In order to find the original video, I wrote the following short Python 3 software script to search through the transcripts of my YouTube watch history:
from youtube_transcript_api import YouTubeTranscriptApi
from youtube_transcript_api._errors import TranscriptsDisabled, NoTranscriptFound
import json
import re
f = open('watch-history.json')
hist = json.load(f)
def get_transcript(video_id):
try:
raw = YouTubeTranscriptApi.get_transcript(video_id)
return ' '.join([item['text'] for item in raw])
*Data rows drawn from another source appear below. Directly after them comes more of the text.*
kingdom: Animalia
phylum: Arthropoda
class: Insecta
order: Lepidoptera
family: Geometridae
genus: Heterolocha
except (TranscriptsDisabled, NoTranscriptFound):
return ''
searches = ['disembodied', 'beckett']
for i in range(1, len(hist)):
item = hist[i]
video_id = item['titleUrl'].removeprefix("https://www.youtube.com/watch?v\u003d")
print("Searching {} - {} - {}...".format(i, video_id, item['title']))
transcript = get_transcript(video_id)
search_matches = [re.search(search, transcript, flags = re.I) for search in searches]
if any(search_matches):
print("FOUND!\n")
This script uses the youtube-transcript-api library1 to retrieve the full-text transcript for each video in my watch history, and search it for keywords. You will need to install this package if you want to use this script.
Unfortunately YouTube do not provide an API to retrieve one’s watch history, but it is possible to download a JSON file of your watch history by using Google Takeout2.
Thanks to this little script I was able to locate the original video, “YouTube Is Absurd”, by David J. Bradley3.
Note that the script does not terminate on finding a match, as I had a few false matches in my more recent history, and so I wanted to keep surfacing results. You can make the script terminate on the first matching result by adding a break
after the final print()
.
I hope YouTube will add the ability to search videos by transcript in the future, and restore API access to our watch histories.